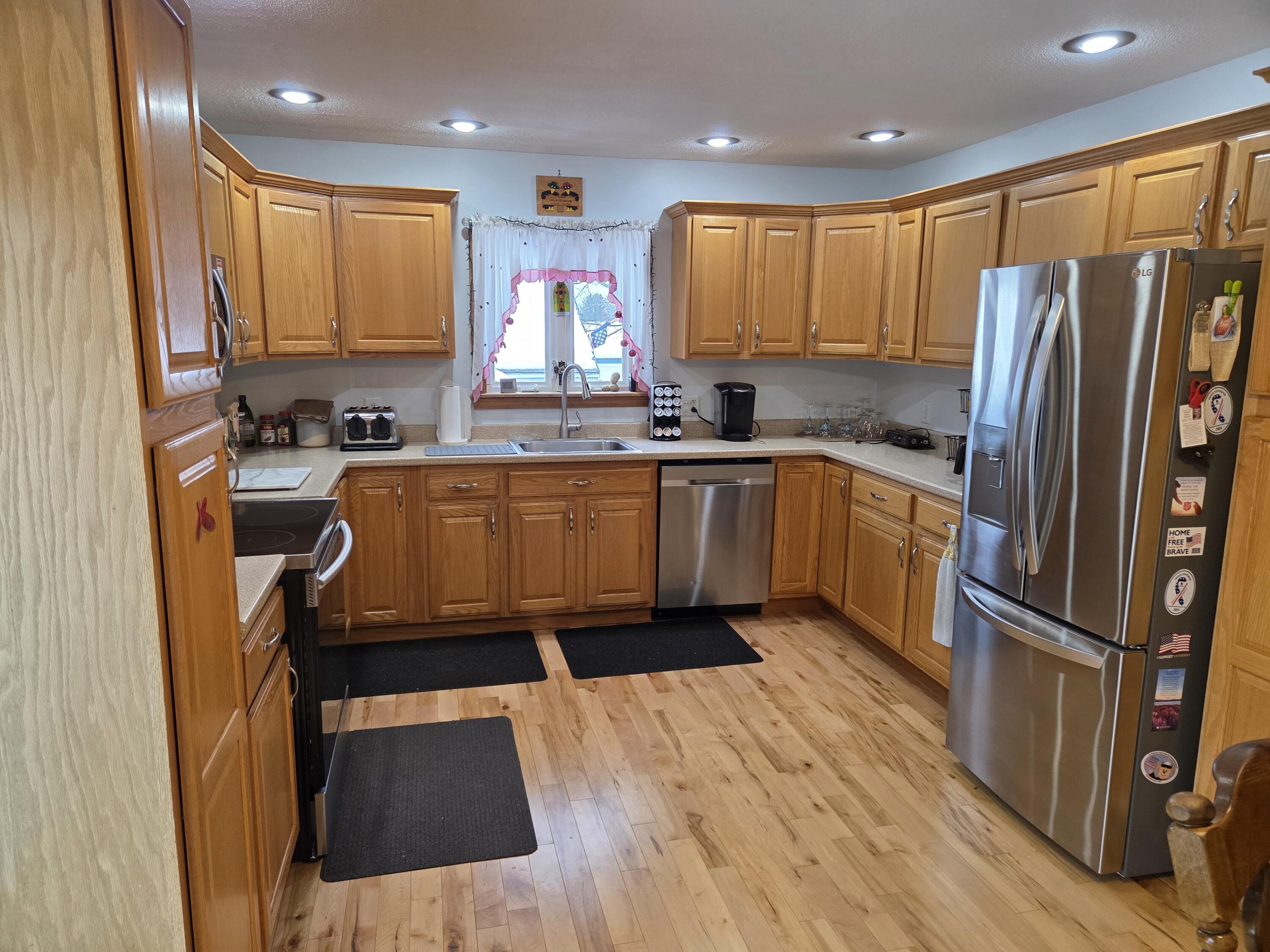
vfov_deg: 58.9
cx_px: 635
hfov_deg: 73.9
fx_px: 844
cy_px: 476
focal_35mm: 23
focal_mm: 5.4
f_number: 1.8
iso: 160
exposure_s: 1/120
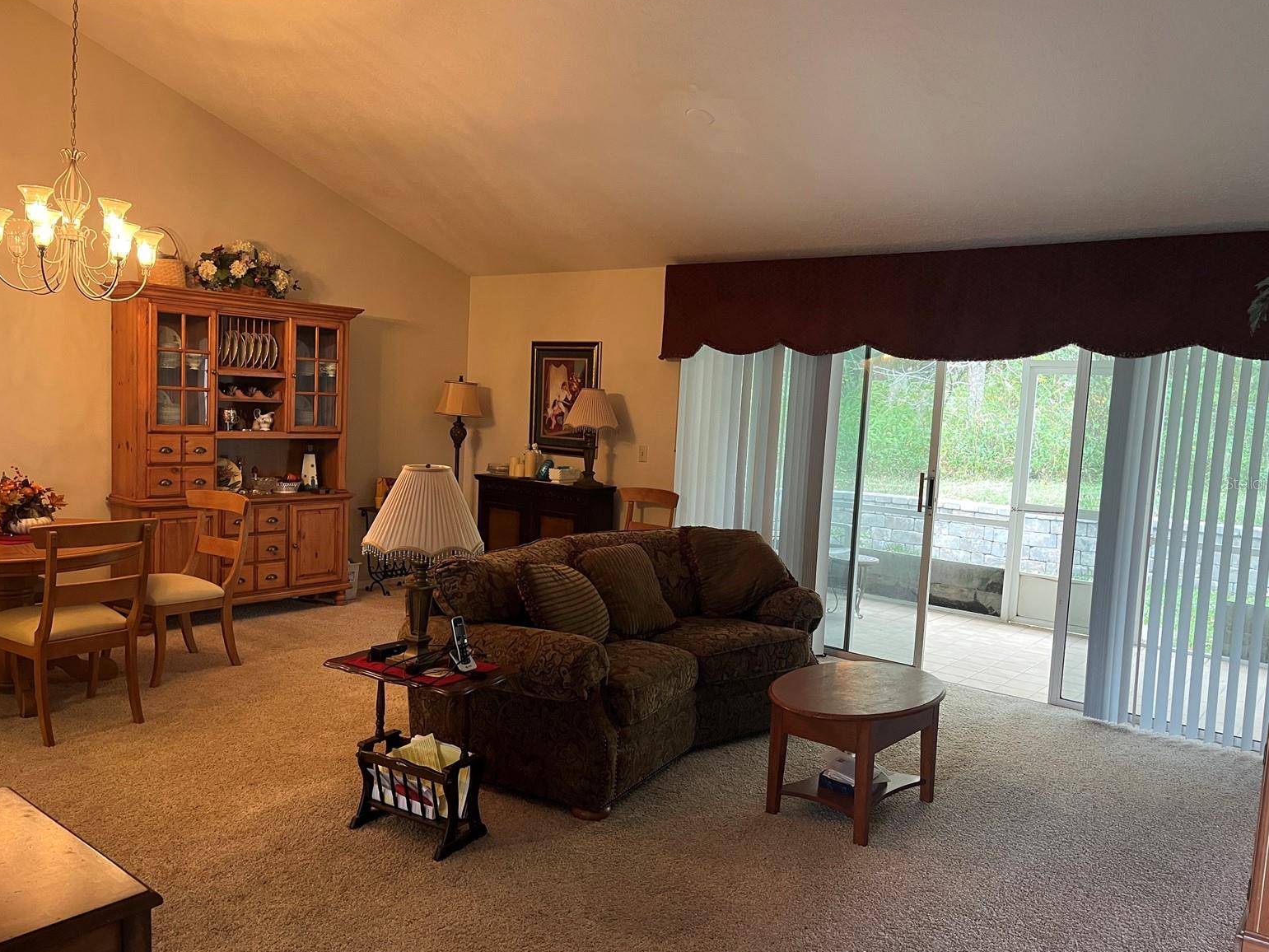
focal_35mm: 27
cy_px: 483
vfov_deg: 51.4
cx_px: 643
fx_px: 990
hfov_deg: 65.3
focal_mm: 5.1
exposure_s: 1/60
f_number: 1.6
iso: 200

..............................

WHAT NEEDS TO BE DONE: Images are to be left out when the records above are written out again exactly.

PROBLEM SOLUTION:
vfov_deg: 58.9
cx_px: 635
hfov_deg: 73.9
fx_px: 844
cy_px: 476
focal_35mm: 23
focal_mm: 5.4
f_number: 1.8
iso: 160
exposure_s: 1/120
focal_35mm: 27
cy_px: 483
vfov_deg: 51.4
cx_px: 643
fx_px: 990
hfov_deg: 65.3
focal_mm: 5.1
exposure_s: 1/60
f_number: 1.6
iso: 200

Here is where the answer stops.